OnDemand SELinux - additional permissions?

This post is a long-delayed follow up to Permission denied rb_file_s_lstat with SELinux and local home directories.

I’m running OnDemand on Rocky Linux 8 with local (i.e. non-NFS) home folders on the OnDemand server and connected to fairly standard small Slurm cluster. I’ve already set the ondemand_manage_user_home_dir=1 and ondemand_use_nfs=0 SE booleans.

Based on my testing this week, the following additional SELinux permissions are required (presented here in the form of a readable policy):

require {
        type ood_pun_t;
        type user_home_t;
        type user_home_dir_t;
        type net_conf_t;
        type httpd_t;
        class lnk_file { read create getattr setattr };
        class dir {getattr read};
        class file { ioctl open read };
        class capability net_admin;
        type faillog_t;                                                                                                        
        type sssd_conf_t
}

#============= ood_pun_t ==============
allow ood_pun_t net_conf_t:lnk_file read;
allow ood_pun_t user_home_dir_t:lnk_file { read create getattr setattr };
allow ood_pun_t user_home_t:dir read;
allow ood_pun_t user_home_t:file { read ioctl open };

#============= httpd_t ==============
allow httpd_t self:capability net_admin;
allow httpd_t faillog_t:dir write;
allow httpd_t sssd_conf_t:file read;

In addition, I also needed to set sudo setsebool -P domain_can_mmap_files 1.

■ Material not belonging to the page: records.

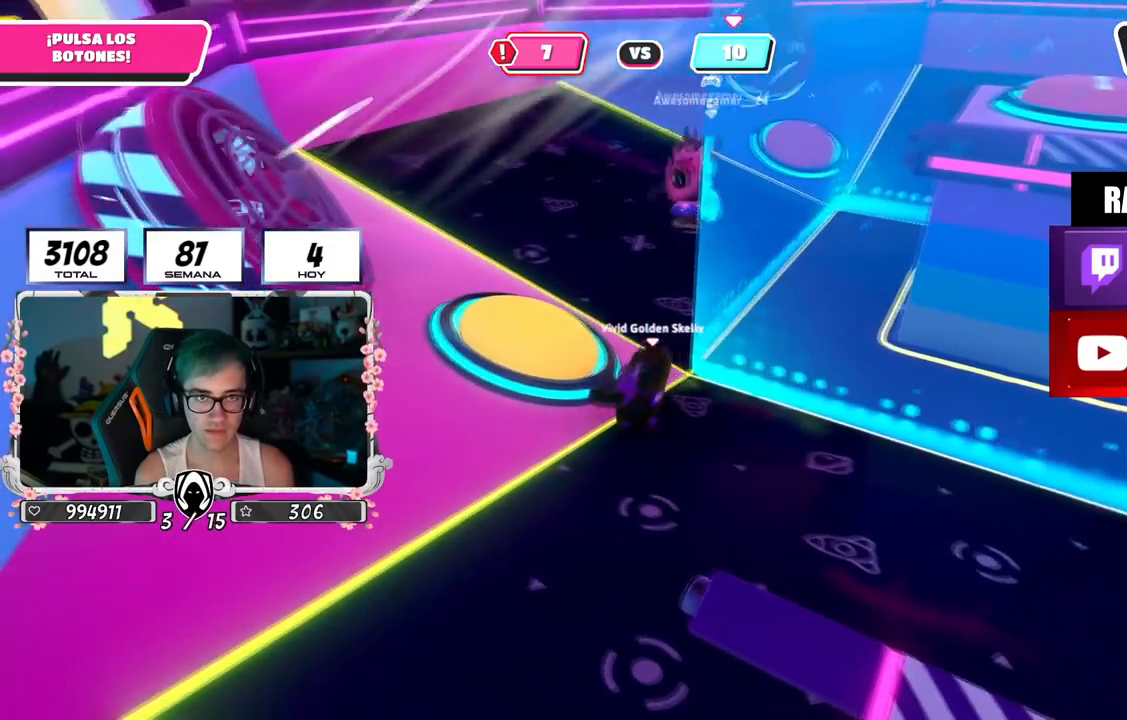
{"buttons": [], "left_stick": "up-right", "right_stick": "center", "events": [[33, "right_stick", "down"], [134, "right_stick", "center"], [150, "left_stick", "up-left"], [200, "CROSS", "down"], [250, "SQUARE", "down"], [350, "left_stick", "up"], [367, "CROSS", "up"], [367, "SQUARE", "up"], [501, "left_stick", "up-right"]]}
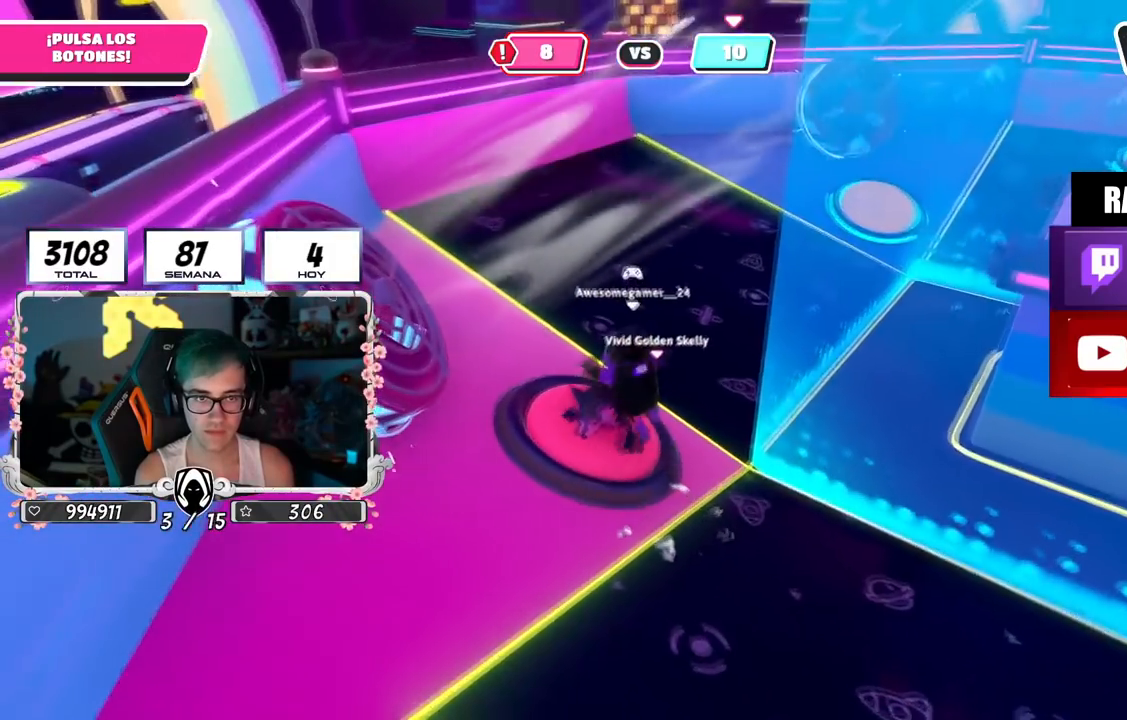
{"buttons": [], "left_stick": "up-left", "right_stick": "center", "events": [[33, "right_stick", "right"], [300, "left_stick", "up"], [367, "right_stick", "center"], [400, "left_stick", "up-left"]]}
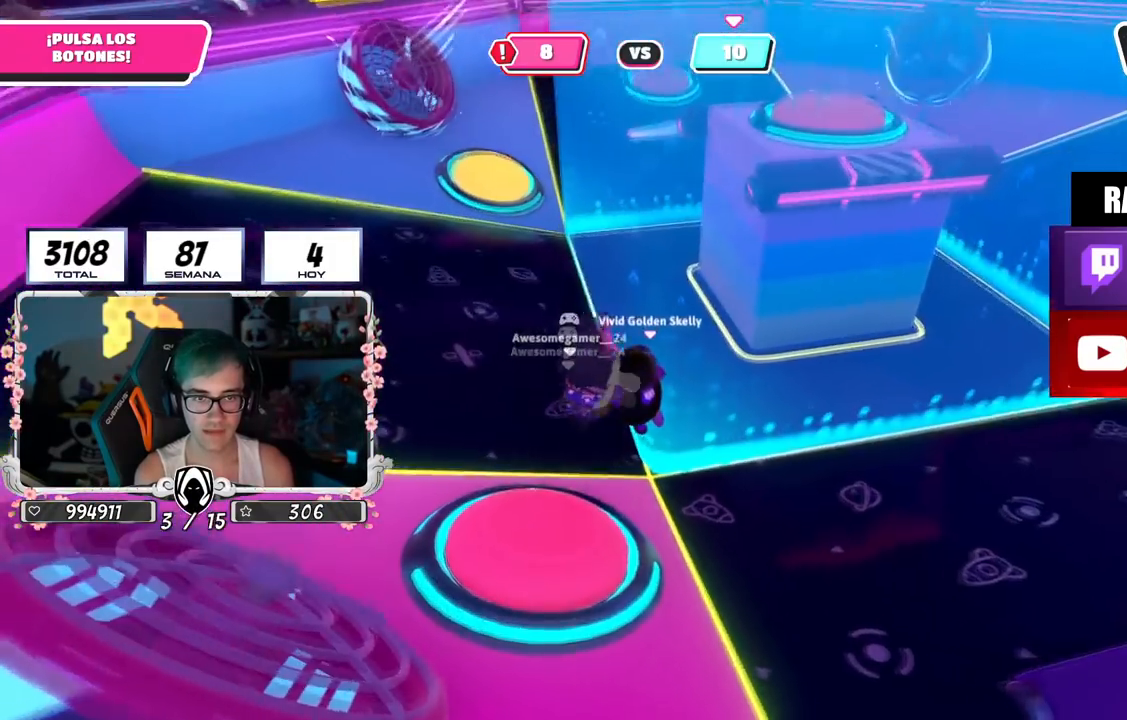
{"buttons": [], "left_stick": "up-left", "right_stick": "center", "events": [[267, "left_stick", "up"], [434, "left_stick", "up-left"]]}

I don’t know if these additional permissions are more generally applicable - perhaps the developers can comment.

Many thanks!

The things that got denied using httpd_t shouldn’t be related to OnDemand directly as OnDemand runs via the PUN (Per-User-NGINX) and that entire stack is forced to be ood_pun_t. There could be situations where Apache is doing things that might otherwise be denied but none of those httpd_t allowances look related to local home directories and might just be normal things that Apache gets denied doing when SELinux is enabled.

The ondemand_manage_user_home_dir boolean has allowances for the user_home_dir_t labeled locations. I would be interested to know what in your local home directories are using user_home_t and if that’s the correct context, ie if you do restorecon -n -v on those paths, does the context show it will change?

The ood_pun_t allowance for net_conf_t looks unrelated to local home directories so the actual audit log denial for that would be needed so hopefully better understand what denial is happening.